The user picks a Wikipedia article, and the system routes the prompt with tags to build a complete learning module. For example, after processing the Wikipedia article on “Anarchism,” the <CONCEPT_MAP_TIMELINE>
mode produces a concept map connecting key figures to their core ideas and a timeline tracing the evolution of anarchist thought.
The Technical Challenge
This leads to a critical performance question - how can we reduce the prompt processing at each step?
A Wikipedia article can be very long. The naive approach would be:
- Feed the full article +
<STUDY_GUIDE>
prompt to the model. - Feed the full article +
<CONCEPT_MAP_TIMELINE>
prompt to the model.
Processing that much text multiple times is slow and computationally expensive, especially on CPU-only hardware. It is the primary bottleneck to making this system practical.
Can we reuse the KV cache across modes?
KV caches represent the model’s internal state for a specific prefix under a specific set of weights. Reusing a cache reliably requires that:
- The same base weights and the same adapters remain active between the cache build and generation.
- Your inference stack supports prefix/prompt caching as a first-class feature (many do, but not all expose it cleanly in every API).
Because a LoRA changes the effective weights, computing a cache without the LoRA and then generating with the LoRA can be inconsistent. Likewise, swapping adapters between cache build and decode generally breaks cache validity. In plain eager transformers
, starting a fresh generate()
from an externally built past_key_values
is also fragile/not well supported.
Things to explore:
- Prefix/prompt caching engines: Run a single LoRA and use servers that support prefix caching (e.g., vLLM’s prefix caching, llama.cpp prompt cache). Send the article once as a shared prefix, then issue two requests with
<STUDY_GUIDE>
and<CONCEPT_MAP_TIMELINE>
. You get reuse without swapping adapters. - One-pass, structured output: Ask for both artifacts in one generation (clearly delimited sections) and split afterward.

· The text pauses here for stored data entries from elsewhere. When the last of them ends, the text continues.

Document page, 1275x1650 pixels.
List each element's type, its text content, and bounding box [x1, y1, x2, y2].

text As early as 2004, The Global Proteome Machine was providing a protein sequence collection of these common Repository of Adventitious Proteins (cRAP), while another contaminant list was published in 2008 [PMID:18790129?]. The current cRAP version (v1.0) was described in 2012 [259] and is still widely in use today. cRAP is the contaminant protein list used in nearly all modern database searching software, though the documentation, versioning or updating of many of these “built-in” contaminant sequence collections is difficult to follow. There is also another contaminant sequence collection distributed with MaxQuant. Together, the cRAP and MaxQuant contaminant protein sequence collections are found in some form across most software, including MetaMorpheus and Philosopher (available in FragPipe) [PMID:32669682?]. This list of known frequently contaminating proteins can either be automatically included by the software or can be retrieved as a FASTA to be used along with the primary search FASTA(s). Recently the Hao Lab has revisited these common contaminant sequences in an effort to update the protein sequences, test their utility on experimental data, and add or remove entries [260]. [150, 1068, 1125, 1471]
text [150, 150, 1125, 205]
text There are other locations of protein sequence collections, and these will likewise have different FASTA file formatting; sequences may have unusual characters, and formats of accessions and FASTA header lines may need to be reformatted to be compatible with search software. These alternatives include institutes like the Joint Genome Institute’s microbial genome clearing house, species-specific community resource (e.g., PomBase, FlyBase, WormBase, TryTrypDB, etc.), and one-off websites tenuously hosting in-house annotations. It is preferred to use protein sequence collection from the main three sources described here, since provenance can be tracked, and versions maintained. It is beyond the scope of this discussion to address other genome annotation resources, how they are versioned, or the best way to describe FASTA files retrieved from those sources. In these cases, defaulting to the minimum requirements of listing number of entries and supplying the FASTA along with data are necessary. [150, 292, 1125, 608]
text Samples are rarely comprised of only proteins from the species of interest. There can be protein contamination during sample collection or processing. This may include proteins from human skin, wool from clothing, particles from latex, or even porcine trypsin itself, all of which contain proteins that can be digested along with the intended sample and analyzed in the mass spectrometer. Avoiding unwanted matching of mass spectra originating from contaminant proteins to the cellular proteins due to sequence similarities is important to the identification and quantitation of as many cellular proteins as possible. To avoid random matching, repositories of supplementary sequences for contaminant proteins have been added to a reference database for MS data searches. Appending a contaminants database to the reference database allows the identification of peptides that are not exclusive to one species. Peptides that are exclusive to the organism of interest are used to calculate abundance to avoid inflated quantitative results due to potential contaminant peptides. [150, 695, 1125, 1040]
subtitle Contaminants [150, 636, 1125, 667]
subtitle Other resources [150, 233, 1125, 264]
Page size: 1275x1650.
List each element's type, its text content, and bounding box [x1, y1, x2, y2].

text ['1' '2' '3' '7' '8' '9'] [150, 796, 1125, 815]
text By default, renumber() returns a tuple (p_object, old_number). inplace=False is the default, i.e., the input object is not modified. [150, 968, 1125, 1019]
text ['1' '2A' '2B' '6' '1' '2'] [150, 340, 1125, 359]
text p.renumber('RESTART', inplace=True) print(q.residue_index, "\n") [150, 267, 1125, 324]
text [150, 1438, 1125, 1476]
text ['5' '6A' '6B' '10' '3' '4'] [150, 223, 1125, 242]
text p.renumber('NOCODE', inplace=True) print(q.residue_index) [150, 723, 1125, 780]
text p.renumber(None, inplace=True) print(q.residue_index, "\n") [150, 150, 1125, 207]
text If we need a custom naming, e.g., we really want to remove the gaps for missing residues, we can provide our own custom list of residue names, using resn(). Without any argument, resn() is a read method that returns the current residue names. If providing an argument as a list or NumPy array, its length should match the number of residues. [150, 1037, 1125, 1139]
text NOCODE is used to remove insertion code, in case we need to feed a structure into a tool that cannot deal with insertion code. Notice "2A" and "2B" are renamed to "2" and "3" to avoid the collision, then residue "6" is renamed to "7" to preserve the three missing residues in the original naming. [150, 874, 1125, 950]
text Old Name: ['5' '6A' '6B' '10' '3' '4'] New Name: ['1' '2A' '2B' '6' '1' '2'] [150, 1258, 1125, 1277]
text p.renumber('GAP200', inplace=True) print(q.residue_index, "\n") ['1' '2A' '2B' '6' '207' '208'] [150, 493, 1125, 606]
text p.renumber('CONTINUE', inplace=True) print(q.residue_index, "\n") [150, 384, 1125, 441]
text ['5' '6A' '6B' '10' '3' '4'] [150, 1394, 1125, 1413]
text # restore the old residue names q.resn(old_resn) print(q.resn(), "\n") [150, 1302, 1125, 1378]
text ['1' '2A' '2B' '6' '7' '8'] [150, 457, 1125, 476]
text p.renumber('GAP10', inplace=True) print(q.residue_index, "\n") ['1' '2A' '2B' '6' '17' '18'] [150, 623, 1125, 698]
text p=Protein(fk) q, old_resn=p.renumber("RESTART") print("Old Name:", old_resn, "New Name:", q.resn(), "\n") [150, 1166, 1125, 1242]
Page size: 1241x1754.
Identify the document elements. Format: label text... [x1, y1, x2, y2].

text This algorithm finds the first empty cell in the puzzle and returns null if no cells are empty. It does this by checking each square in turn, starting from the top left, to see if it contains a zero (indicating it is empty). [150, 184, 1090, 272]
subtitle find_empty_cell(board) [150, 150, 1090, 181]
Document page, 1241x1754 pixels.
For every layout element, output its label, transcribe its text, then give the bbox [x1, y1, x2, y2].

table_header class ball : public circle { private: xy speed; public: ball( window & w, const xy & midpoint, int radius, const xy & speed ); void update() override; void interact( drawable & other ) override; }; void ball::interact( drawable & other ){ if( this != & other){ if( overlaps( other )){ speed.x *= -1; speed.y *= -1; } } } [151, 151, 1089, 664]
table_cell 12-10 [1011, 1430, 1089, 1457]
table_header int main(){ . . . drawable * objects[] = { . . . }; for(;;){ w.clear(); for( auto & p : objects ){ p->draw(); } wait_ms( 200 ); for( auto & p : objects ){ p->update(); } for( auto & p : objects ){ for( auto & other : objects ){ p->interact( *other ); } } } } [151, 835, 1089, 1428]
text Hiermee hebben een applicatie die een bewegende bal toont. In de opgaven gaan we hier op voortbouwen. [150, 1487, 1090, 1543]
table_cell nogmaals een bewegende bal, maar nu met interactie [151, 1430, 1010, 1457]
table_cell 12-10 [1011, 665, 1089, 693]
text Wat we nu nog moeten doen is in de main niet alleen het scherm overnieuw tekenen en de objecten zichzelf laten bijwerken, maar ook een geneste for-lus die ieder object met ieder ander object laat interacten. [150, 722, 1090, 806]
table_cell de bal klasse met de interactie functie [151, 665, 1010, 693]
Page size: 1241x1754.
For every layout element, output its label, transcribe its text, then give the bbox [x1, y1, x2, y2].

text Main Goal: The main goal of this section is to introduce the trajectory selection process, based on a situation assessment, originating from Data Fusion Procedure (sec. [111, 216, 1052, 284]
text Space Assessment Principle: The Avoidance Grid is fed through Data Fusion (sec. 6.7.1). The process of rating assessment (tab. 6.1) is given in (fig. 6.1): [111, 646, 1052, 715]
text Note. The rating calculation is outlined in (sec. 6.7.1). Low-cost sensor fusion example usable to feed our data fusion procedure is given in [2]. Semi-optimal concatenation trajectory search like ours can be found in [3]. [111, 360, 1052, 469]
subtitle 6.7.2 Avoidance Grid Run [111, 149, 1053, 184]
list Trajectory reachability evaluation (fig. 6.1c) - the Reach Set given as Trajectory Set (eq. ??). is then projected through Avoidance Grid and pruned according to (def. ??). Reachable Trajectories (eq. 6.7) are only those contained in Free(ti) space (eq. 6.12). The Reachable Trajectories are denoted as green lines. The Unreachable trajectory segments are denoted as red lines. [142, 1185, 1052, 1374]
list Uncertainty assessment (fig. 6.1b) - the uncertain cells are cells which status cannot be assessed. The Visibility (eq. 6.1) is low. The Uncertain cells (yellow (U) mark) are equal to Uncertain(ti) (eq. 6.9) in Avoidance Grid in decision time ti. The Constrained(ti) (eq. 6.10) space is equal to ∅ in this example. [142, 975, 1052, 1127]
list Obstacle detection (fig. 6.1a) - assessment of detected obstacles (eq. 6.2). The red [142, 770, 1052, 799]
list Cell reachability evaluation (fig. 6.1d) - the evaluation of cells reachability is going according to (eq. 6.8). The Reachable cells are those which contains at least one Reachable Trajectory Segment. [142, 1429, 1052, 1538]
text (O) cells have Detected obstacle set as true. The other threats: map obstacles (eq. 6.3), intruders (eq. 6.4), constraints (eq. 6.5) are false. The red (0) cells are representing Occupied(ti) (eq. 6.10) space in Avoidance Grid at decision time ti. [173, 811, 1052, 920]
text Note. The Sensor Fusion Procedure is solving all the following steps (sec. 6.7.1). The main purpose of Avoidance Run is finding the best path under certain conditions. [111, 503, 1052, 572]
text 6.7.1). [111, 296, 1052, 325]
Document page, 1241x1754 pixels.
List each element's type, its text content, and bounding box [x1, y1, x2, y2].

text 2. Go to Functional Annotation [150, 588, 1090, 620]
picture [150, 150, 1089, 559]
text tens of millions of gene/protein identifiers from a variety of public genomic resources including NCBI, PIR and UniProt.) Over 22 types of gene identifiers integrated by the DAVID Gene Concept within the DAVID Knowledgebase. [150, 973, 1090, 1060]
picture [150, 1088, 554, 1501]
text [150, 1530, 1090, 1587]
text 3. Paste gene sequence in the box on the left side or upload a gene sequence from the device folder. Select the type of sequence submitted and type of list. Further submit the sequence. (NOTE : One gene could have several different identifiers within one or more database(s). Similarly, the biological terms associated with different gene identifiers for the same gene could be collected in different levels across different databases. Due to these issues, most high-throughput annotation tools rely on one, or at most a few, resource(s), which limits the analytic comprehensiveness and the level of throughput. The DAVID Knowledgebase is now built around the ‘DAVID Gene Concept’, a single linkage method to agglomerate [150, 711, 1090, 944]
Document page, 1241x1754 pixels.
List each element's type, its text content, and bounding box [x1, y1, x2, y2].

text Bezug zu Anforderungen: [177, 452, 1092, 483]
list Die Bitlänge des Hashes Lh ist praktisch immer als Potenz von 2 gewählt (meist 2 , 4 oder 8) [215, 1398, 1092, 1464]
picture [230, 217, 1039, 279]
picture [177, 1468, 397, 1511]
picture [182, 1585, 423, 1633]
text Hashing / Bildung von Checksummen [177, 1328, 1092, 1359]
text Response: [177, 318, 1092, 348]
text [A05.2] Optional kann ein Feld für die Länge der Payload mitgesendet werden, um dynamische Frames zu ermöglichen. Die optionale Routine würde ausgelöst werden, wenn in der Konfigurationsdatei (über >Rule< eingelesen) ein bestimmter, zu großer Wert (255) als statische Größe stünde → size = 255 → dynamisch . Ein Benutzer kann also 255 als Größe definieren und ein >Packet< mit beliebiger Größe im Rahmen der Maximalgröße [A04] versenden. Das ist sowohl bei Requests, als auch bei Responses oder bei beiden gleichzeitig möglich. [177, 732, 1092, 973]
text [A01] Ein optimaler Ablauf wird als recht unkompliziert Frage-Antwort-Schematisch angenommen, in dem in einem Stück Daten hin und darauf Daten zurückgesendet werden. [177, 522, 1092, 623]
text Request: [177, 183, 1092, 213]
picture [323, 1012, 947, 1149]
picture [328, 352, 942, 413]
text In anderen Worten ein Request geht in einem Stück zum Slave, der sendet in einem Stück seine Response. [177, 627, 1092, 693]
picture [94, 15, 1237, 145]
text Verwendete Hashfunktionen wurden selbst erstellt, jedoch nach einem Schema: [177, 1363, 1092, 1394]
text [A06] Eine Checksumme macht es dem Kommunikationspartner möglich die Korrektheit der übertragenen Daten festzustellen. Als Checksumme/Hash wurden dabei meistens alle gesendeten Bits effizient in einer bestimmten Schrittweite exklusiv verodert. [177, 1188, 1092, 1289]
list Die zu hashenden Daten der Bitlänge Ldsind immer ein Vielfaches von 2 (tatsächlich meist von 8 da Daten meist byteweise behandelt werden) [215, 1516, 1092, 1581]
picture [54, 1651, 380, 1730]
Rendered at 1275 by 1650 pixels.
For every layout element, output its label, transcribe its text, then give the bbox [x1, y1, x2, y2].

Cheapest CPU path; one read of the article. Might need further fine tuning to ensure it outputs both - or i could combine the JSON object from both datasets into 1.
- Outline-and-refine: First produce a dense outline/notes with citations from the article, then feed only the outline when generating each artifact.
- Chunk-and-retrieve: Embed the article once, store in a vector index, and retrieve relevant chunks per task. Keeps prompts short and avoids refeeding the whole article, but may miss out key information.
I’m treating KV-cache reuse across modes as an optimization to evaluate, not a guarantee. The approaches above are practical today and can get close to the same user experience.